Performance per operation
The following table provides information about the typical performance of Dialogflow operations:
Action | Notes |
---|---|
Intent detection (text) | Fast operation |
Parameter detection (text) | Fast operation |
Speech recognition (streaming) | Data is processed and responses are returned as soon as possible. The total execution time is primarily determined by the length of the input audio. Measuring latency using the total execution time is not recommended. |
Speech synthesis (streaming) | The total execution time is primarily determined by the length of the output audio. Data is processed and responses are returned as quickly as possible. |
Webhook calls | Performance is directly determined by the execution time of your code in the webhook. |
Import / Export agent | Performance depends on the size of the agent. |
Agent training | Performance depends on the number of flows, intents, and training phrases. Training large agents can take tens of minutes. |
Environment creation | Creating an environment involves training the agent, so the total time will depend on the size and complexity of the agent. |
Key Notes:
- Streaming: For streaming calls (speech recognition and synthesis), data is processed as it arrives, and responses are returned as soon as possible. This means the initial response is typically much faster than the total time of the call.

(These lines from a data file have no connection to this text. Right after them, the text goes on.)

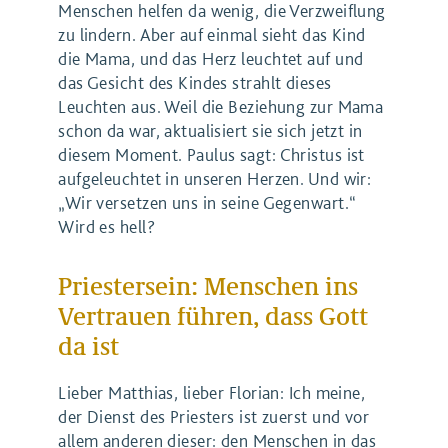
Menschen helfen da wenig, die Verzweiflung
zu lindern. Aber auf einmal sieht das Kind
die Mama, und das Herz leuchtet auf und
das Gesicht des Kindes strahlt dieses
Leuchten aus. Weil die Beziehung zur Mama
schon da war, aktualisiert sie sich jetzt in
diesem Moment. Paulus sagt: Christus ist
aufgeleuchtet in unseren Herzen. Und wir:
„Wir versetzen uns in seine Gegenwart.“
Wird es hell?
Priestersein: Menschen ins
Vertrauen führen, dass Gott
da ist
Lieber Matthias, lieber Florian: Ich meine,
der Dienst des Priesters ist zuerst und vor
allem anderen dieser: den Menschen in das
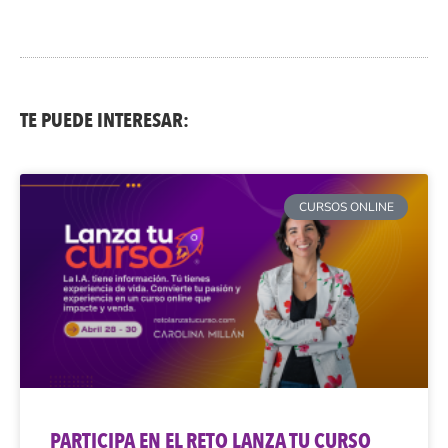
TE PUEDE INTERESAR:
CURSOS ONLINE
PARTICIPA EN EL RETO LANZA TU CURSO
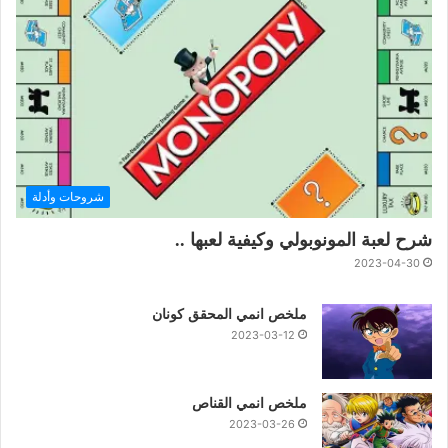
شروحات وأدلة
شرح لعبة المونوبولي وكيفية لعبها ..
2023-04-30
ملخص انمي المحقق كونان
2023-03-12
ملخص انمي القناص
2023-03-26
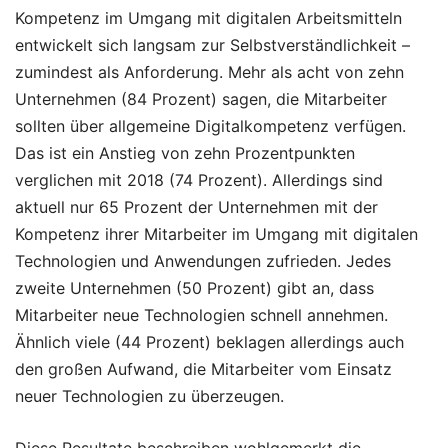
Kompetenz im Umgang mit digitalen Arbeitsmitteln
entwickelt sich langsam zur Selbstverständlichkeit –
zumindest als Anforderung. Mehr als acht von zehn
Unternehmen (84 Prozent) sagen, die Mitarbeiter
sollten über allgemeine Digitalkompetenz verfügen.
Das ist ein Anstieg von zehn Prozentpunkten
verglichen mit 2018 (74 Prozent). Allerdings sind
aktuell nur 65 Prozent der Unternehmen mit der
Kompetenz ihrer Mitarbeiter im Umgang mit digitalen
Technologien und Anwendungen zufrieden. Jedes
zweite Unternehmen (50 Prozent) gibt an, dass
Mitarbeiter neue Technologien schnell annehmen.
Ähnlich viele (44 Prozent) beklagen allerdings auch
den großen Aufwand, die Mitarbeiter vom Einsatz
neuer Technologien zu überzeugen.
Diese Resultate beschreiben wohlgemerkt die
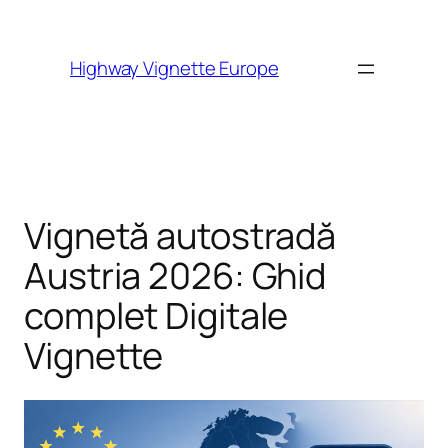
Skip to
content
Highway Vignette Europe
Vignetă autostradă
Austria 2026: Ghid
complet Digitale
Vignette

- Playbooks: An LLM prompt is constructed based on the playbook instructions, the conversation context and the tool input. Multiple LLM prompts can be executed in a single playbook call. This is why the playbook execution is variable, depending on the amount of prompts issued and the complexity of the calls.
Important Latency Considerations
- No Latency Guarantees: Dialogflow SLAs do not consider latency, even under Provisioned Throughput.
- LLM Latency: Be aware that LLM processing can introduce significant latency. Factor this into your agent design and user expectations.
- Monitoring and Alerting: When setting up monitoring and alerting, account for the streamed nature of responses from LLMs and speech services. Don't assume full response time is equal to time to first response.